SilentlyCoping's picture

Okay, obviously I'm having a very bad day. Second blog entry in less than 24 hours. In my last entry I noted that my DH was going to be working overtime for the next few weeks. Well, just a short bit ago I get a text from him saying that he's not working tomorrow so he is going to pick up his kids tonight after all. A pit formed in my stomach immediately.

Right or wrong, I simply responded to his text with a "K".  So, after a few minutes he calls me to explain why he's not working overtime and again to reiterate that he's going to pick up his kids tonight if his ex hasn't already made plans. Then he adds, "if that's okay with you". I hate when he does this kind of thing. I told him hey, it's your weekend so go get them. What the hell was I going to tell him?  No, you said they weren't coming till tomorrow so now you can't go get them till tomorrow. Sometimes I think he's looking for me to be the bad guy, to make that decision, so that he doesn't have to have it on his conscience.

I can't believe I'm saying this, but this is exactly the same type of behavior my ex-husband pulled on me. I stayed in that marriage for 13 years and took a lot of mental abuse, more than I ever thought I did. I didn't realize how much my self-esteem had suffered until after I was divorced. I sense some of the same patterns lately in my current marriage, which makes me wonder is all my angst is simply about the kids, or is there trouble in my marriage as well. Maybe it's time we both go into counseling.

I've said in my previous blog that I love my DH. And, I do! The mere sound of his voice can give me butterflies still. However, I don't always get the feeling that he feels the same about me. He's not the most affectionate person in the world, although he used to be much more than he is now, when we first met. Of course we all know how that goes. That honeymoon phase where everything is so exciting and new and then of course things are going to change a little bit as we start to get to know each each other and we're with each other each and every day. And while I do know he loves me, I question sometimes if it's for the right reasons.
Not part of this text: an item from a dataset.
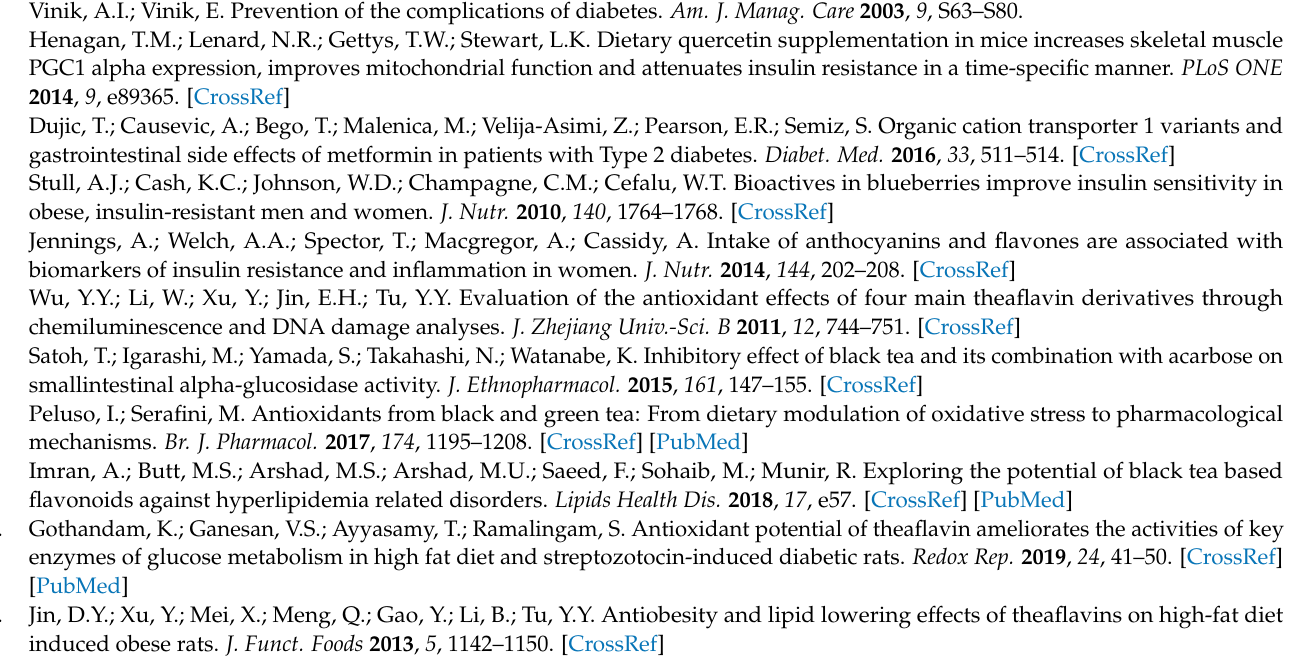
Figure S3: the effect of TF3 on zebrafish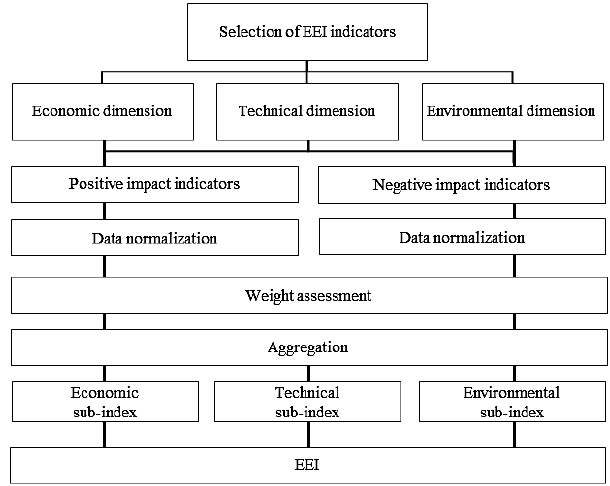
Fig. 1. Hierarchical procedure of the EEI calculation. Developed by the authors inspired by [3], [4], [6],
Sometimes, and I'm going to be brutally honest, I think he just wanted someone that could make him a good home, make it comfortable for him, and to be quite frank, to be there to meet his needs.  I will also indicate that I'm about 7 years older than he is. And, prior to meeting me, he dated people that were his age or younger. I don't know why I'm saying all of this, I just have this pit in my stomach and feel like my head's going to explode. I guess it's time to go mentally prepare for their arrival later tonight.

Comments

SilentlyCoping's picture

He said that his boss didn't submit the proper proposal to the customer to have OT approved for Saturdays.  I questioned him because earlier this week he told me that the customer was complaining they were not working OT because they had already paid for it.  Now you wonder why my head is about to explode?  Sometimes I don't know who is telling the truth.  Sad

TrueNorth77's picture

Oh man. I feel for you so much with the doubts you’re having about DH’s feelings for you. There’s nothing worse than not feeling secure in your SO’s feelings for you, or feeling like you feel stronger. I hope you get some clarity soon!